The term “atmospheric river” is something that has been talked about more often in recent years. In reality, it is not a new weather phenomenon. Atmospheric rivers have always been at work in the global climate system. They are an important piece of the global water cycle and distribution. Through years of satellite and radar data collection, along with the improved analysis by forecast models, their presence has been confirmed and become more clearly defined.
In the global climate system, the greatest amount of atmospheric moisture is found in the tropics. In this area near the equator, consistently warm ocean and air temperatures allow for a high amount of evaporation to occur, resulting in higher amounts of water vapor in the atmosphere. For this reason, the source (or headwaters) of an atmospheric river is nearly always located in the tropics.
When major low pressure systems develop in the mid-latitudes (the region around the globe located from 30 to 60 degrees north or south of the equator) they can, at times, tap into this plethora of moisture in the tropics, and draw it northward. Through years of research, it was noted that these focused moisture plumes are present during the most significant rain and snow events. This moisture-laden level of the atmosphere sets up several thousand feet high in the atmosphere. They are oftentimes over 1000 miles long and anywhere from 250 to 600 miles in width. The amount of water vapor that is transported in a strong atmospheric river can equate to 10 to 15 times the amount of water that flows out of the Mississippi River into the Gulf of Mexico.

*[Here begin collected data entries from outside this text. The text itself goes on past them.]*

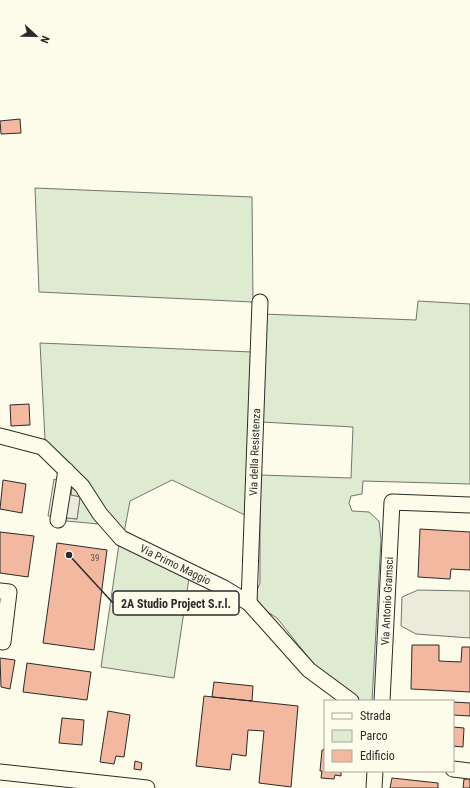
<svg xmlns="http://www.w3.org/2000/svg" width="470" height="788" viewBox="0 0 470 788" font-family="'Roboto Condensed',sans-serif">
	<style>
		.green { fill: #deebd1; stroke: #74746e }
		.parking { fill: #eceadb; stroke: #74746e }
		.building { fill: #f2b8a0; stroke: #2b2b2b }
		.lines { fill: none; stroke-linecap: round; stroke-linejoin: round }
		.minor-casing { stroke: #2b2b2b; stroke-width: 17 }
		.minor { stroke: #fdfbea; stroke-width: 15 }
		.labels { text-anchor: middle; stroke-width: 3; stroke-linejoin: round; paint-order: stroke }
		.number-label { font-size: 9px; fill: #5d4e48 }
		.street-label { font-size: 11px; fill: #2b2b2b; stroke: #fdfbea }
		.leader { fill: none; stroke: #2b2b2b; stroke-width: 1.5 }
		.callout-dot { fill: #2b2b2b; stroke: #fdfbea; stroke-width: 1.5 }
		.callout { fill: #fdfbea; stroke: #2b2b2b; stroke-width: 1.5 }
		.callout-label { font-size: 12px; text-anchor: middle; font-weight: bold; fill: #2b2b2b }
	</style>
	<rect width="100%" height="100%" fill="#fdfbea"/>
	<path class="green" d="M35 188 252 197 253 302 39 292Z
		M418 301 470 304V484L363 481 362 494 351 496 349 503 352 511 369 512 379 521 381 540 372 701H359L316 667 277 618 252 602 260 583V475L351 478 353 427 261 422 263 314 416 320Z
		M40 343 252 352 249 517 172 480 130 501 124 533 102 510 75 468 45 440Z
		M72 486 78 489 99 524 66 521V518L77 519 80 497 71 495Z
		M119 544 189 578 174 678 101 667Z"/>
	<path class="parking" d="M54 479 72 486 71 495 80 497 77 519 48 516Z
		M418 590 470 591V638L416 634 401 626 402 597Z"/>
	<path class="building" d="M20 119 21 133 1 134 0 121Z
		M29 404 30 425 11 426 10 405Z
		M3 480 26 484 22 513 0 509Z
		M420 529 470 532V570L451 569 450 579 418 577Z
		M0 532 34 536 28 577 0 573Z
		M57 543 107 550 94 650 43 643Z
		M412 645H439V661L461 662 462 647H470V692L411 689Z
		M0 658 15 660 10 689 1 687Z
		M27 663 91 672 87 700 23 692Z
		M214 682 253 686 252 701 212 697Z
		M204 696 298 706 291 787 259 783 264 731 248 730 246 756 232 754 230 770 196 766Z
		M453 702 470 703V716L453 715Z
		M108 711 130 715 124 757 116 756 114 764 100 762Z
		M62 718 84 720 82 745 59 743Z
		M453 727 464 728 463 747 453 746Z
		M325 744V771H341V776L335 775 334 779 321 778 322 771H320L322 750H324Z
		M135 761 142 763 141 770 134 769Z
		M392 778 438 783V788H390Z
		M464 779H470V788H463Z"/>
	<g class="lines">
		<defs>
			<g id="minor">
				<path id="s1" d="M0 436 42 447 82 486 100 514 121 538 224 588 249 603 309 670 351 701"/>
				<path d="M58 520 66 470"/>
				<path d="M0 591 9 592 3 642"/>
				<path id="s2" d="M249 603 260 302"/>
				<path id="s3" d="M382 701 392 502 470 505"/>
				<path d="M453 769 470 771"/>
				<path d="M0 772 147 788"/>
				<path d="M374 788 375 771"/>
			</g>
		</defs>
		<use href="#minor" class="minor-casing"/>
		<use href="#minor" class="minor"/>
	</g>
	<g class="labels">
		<g class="number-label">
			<text x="95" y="561">39</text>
		</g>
		<g class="street-label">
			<text dy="4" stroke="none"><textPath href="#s2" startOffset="151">Via della Resistenza</textPath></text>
			<text dy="4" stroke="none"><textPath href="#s1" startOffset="225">Via Primo Maggio</textPath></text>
			<text dy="4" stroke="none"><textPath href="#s3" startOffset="100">Via Antonio Gramsci</textPath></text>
		</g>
	</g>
	<path class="leader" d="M69 555L113 603"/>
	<circle class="callout-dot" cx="69" cy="555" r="4"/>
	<rect class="callout" x="113" y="591" width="126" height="24" rx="4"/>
	<g class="callout-label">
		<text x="176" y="608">2A Studio Project S.r.l.</text>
	</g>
	<rect x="324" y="700" width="130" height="72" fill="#fdfbea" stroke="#a9a89e"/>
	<rect x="332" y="713" width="20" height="6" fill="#fdfbea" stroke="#a9a89e"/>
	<text x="360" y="720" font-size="12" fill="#2b2b2b">Strada</text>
	<rect x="332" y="730" width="20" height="12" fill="#deebd1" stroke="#a9a89e"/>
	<text x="360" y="740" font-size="12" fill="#2b2b2b">Parco</text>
	<rect x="332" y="750" width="20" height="12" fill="#f2b8a0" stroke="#a9a89e"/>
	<text x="360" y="760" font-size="12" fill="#2b2b2b">Edificio</text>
	<g transform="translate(36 36) rotate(112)" stroke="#fdfbea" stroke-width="3" paint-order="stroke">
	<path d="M0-3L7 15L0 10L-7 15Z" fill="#2b2b2b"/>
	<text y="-6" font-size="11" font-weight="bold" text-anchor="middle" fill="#2b2b2b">N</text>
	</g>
</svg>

The western US experiences atmospheric rivers more often than any part of the country. In this area, major Pacific lows can, at times, bring in an atmospheric river known as the "Pineapple Express." This atmospheric river has its headwaters near the Hawaiian islands. When these systems run into the Pacific Coast, the precipitation rates can be extreme and produce major flooding. However, their presence is vital to the residents in the west, as these systems provide much needed water to the region. The most common time to experience the effects of an atmospheric river in the western US is from late fall and through the winter season. Just a few atmospheric river events can equate to nearly half of the precipitation that falls over parts of the western US in a given year!